Today Salazar the coach practices a restraint that Salazar the competitor never knew. "I needed someone to be strong and firm with me, to hold me back," he says. "Now I coach this young talent and sometimes say, 'You need to take a break.' Whereas Bill [Dellinger, his coach at Oregon] would say, 'Well, O.K., Alberto, you're a big boy,' and I'm thinking, He's not telling me no. Runners are so used to pushing through pain, it's very hard sometimes to make rational decisions."

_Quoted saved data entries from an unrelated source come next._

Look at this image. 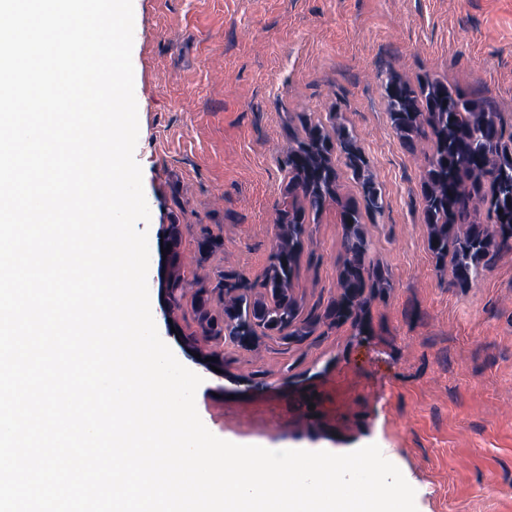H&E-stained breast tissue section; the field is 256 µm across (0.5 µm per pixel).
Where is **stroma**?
Returning a JSON list of instances; mask_svg holds the SVG:
<instances>
[{"label": "stroma", "mask_w": 512, "mask_h": 512, "mask_svg": "<svg viewBox=\"0 0 512 512\" xmlns=\"http://www.w3.org/2000/svg\"><path fill=\"white\" fill-rule=\"evenodd\" d=\"M132 62L147 225L150 307L177 360L206 373L196 401L217 437L347 453L377 444L415 489L417 512H512V250L455 283L429 248L430 141L408 149L385 83L439 81L491 102L512 129V0H133ZM307 124L342 125L364 163L334 156L337 198L315 217L291 282L303 338L244 348L201 335L192 300L223 319L215 284L251 298L268 268L282 160ZM363 211L368 259L390 286L363 328L324 318L339 297L341 205ZM185 282L168 308L171 274Z\"/></svg>", "instance_id": "stroma-1"}]
</instances>
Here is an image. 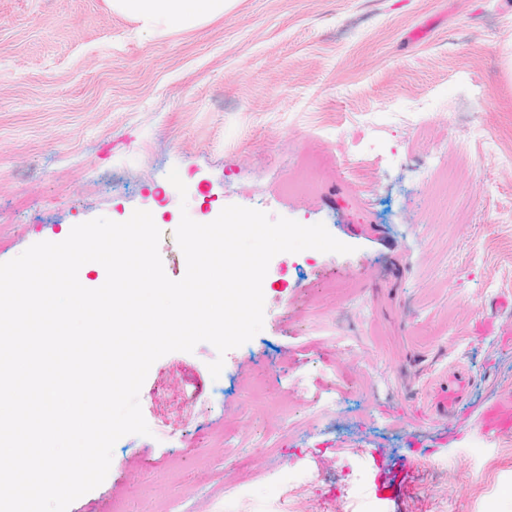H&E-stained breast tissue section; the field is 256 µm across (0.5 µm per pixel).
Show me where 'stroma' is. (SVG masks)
<instances>
[{"label":"stroma","mask_w":512,"mask_h":512,"mask_svg":"<svg viewBox=\"0 0 512 512\" xmlns=\"http://www.w3.org/2000/svg\"><path fill=\"white\" fill-rule=\"evenodd\" d=\"M308 156L321 189L281 197ZM233 204L354 251L275 255L250 341L156 360L150 435L68 512H512V440L475 425L512 350L467 338L512 317V0H229L155 32L0 0V263L142 209L178 280L182 214ZM449 368L471 383L447 430L415 410Z\"/></svg>","instance_id":"35a3bbf8"}]
</instances>
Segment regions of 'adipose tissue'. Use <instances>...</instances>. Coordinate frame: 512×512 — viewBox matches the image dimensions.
Wrapping results in <instances>:
<instances>
[{"mask_svg":"<svg viewBox=\"0 0 512 512\" xmlns=\"http://www.w3.org/2000/svg\"><path fill=\"white\" fill-rule=\"evenodd\" d=\"M116 11L148 31L185 28L223 14L224 0H112Z\"/></svg>","mask_w":512,"mask_h":512,"instance_id":"ef3b65f1","label":"adipose tissue"}]
</instances>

In 2001, with several million dollars from Nike, Salazar launched the Oregon Project, a challenge to the African hegemony in distance running. The program brought to Beaverton a handful of promising U.S. runners and gave them every legal advantage extant, from space-age training aids to the amenities of the Nike campus, which include a fitness center, testing labs, a two-mile wood-chip trail and the soft grass field on which Salazar would eventually collapse. But four years later the Oregon Project had produced only one moderately successful runner, Dan Browne, a 2004 U.S. Olympian in the 10,000 meters and the marathon. The lesson, Salazar says, is that "you can't take mediocre runners and expect them to achieve world-class results."